▶ Description of the task: Give back each line of the data exactly as it reads, minus the pictures.

▶ Material provided:
===

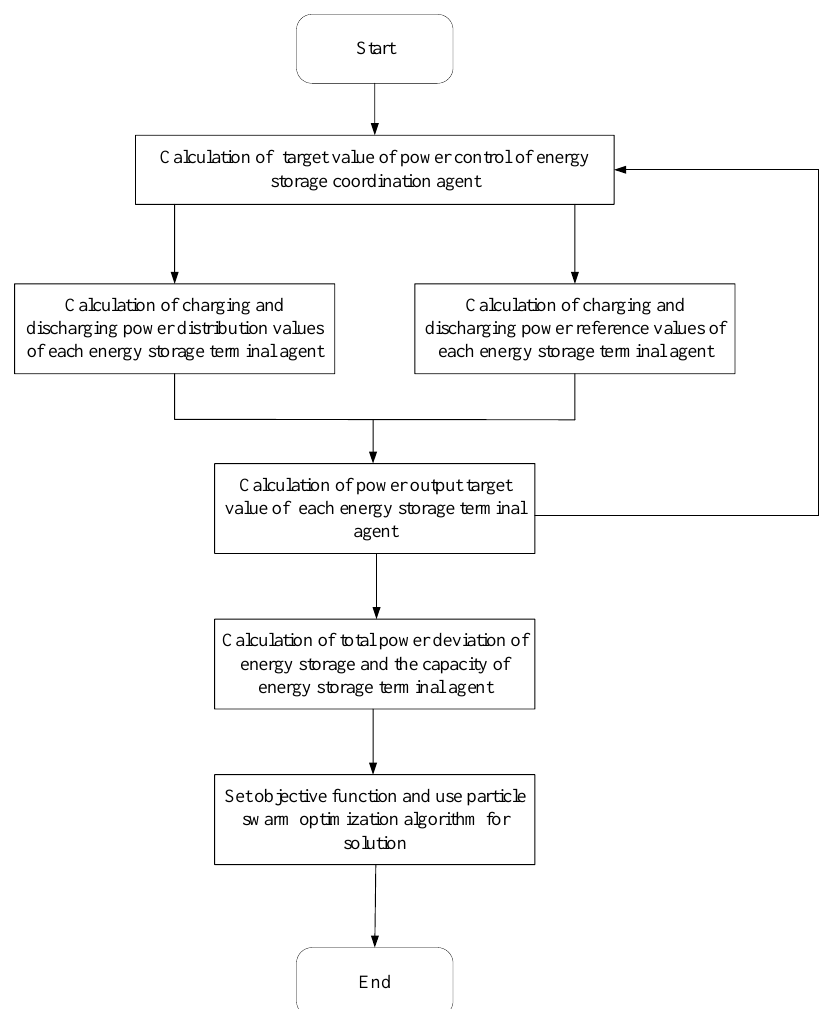
Figure 8. Multi-energy storage agent cooperative control algorithm.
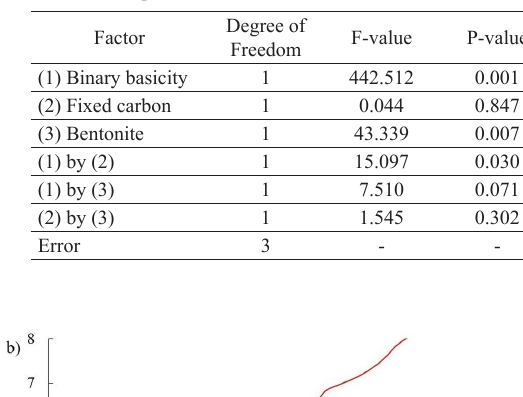
Table 5. Results of the statistical analyses for the porosity of the fired iron-ore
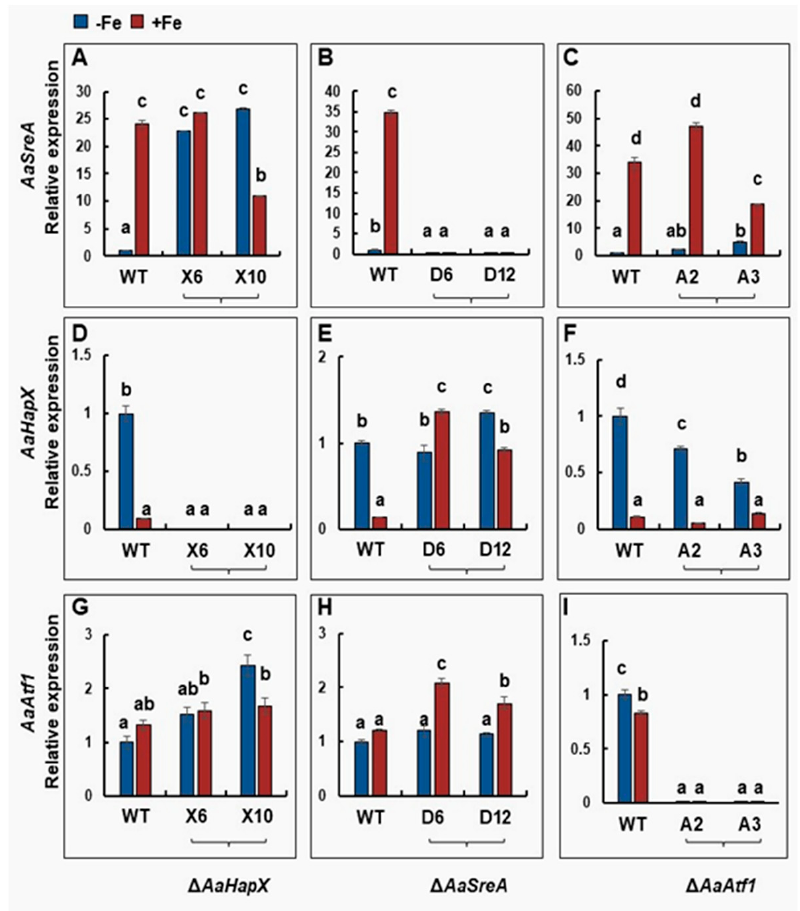
Figure 4. Quantitative real-time PCR analyses of the expression of the AaSreA ( A – C ), AaHapX ( D – F ), and AaAtf1 ( G – I ) genes in A. alternata strains grown in the presence or absence of iron. Wild type, ∆ AaHapX (X6 and X10), ∆ AaSreA (D6 and D12), and ∆ AaAtf1 (A2 and A3) were grown in PDB at 28 °C for 2 to 3 days. Mycelium was harvested, washed with water, transferred into liquid MM or MM amended with 0.2 mM FeCl3, and incubated for an additional 24 h. RNA was purified from mycelium and used for first-strand cDNA synthesis. Quantitative RT-PCR was performed using gene-specific primers. The relative expression level from three independent reactions was calculated by a comparative Ct method ( ∆∆ CT) in relation to the expression of the fungal β -tubulin-coding gene. In each assay, the expression level in the wild type grown in MM was set to 1. Means indicated by the same letter are not significantly different, p < 0.05. All experiments were repeated at least two times, showing similar trends.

===

▶ Exercise response:
Figure 8. Multi-energy storage agent cooperative control algorithm.
Table 5. Results of the statistical analyses for the porosity of the fired iron-ore
Figure 4. Quantitative real-time PCR analyses of the expression of the AaSreA ( A – C ), AaHapX ( D – F ), and AaAtf1 ( G – I ) genes in A. alternata strains grown in the presence or absence of iron. Wild type, ∆ AaHapX (X6 and X10), ∆ AaSreA (D6 and D12), and ∆ AaAtf1 (A2 and A3) were grown in PDB at 28 °C for 2 to 3 days. Mycelium was harvested, washed with water, transferred into liquid MM or MM amended with 0.2 mM FeCl3, and incubated for an additional 24 h. RNA was purified from mycelium and used for first-strand cDNA synthesis. Quantitative RT-PCR was performed using gene-specific primers. The relative expression level from three independent reactions was calculated by a comparative Ct method ( ∆∆ CT) in relation to the expression of the fungal β -tubulin-coding gene. In each assay, the expression level in the wild type grown in MM was set to 1. Means indicated by the same letter are not significantly different, p < 0.05. All experiments were repeated at least two times, showing similar trends.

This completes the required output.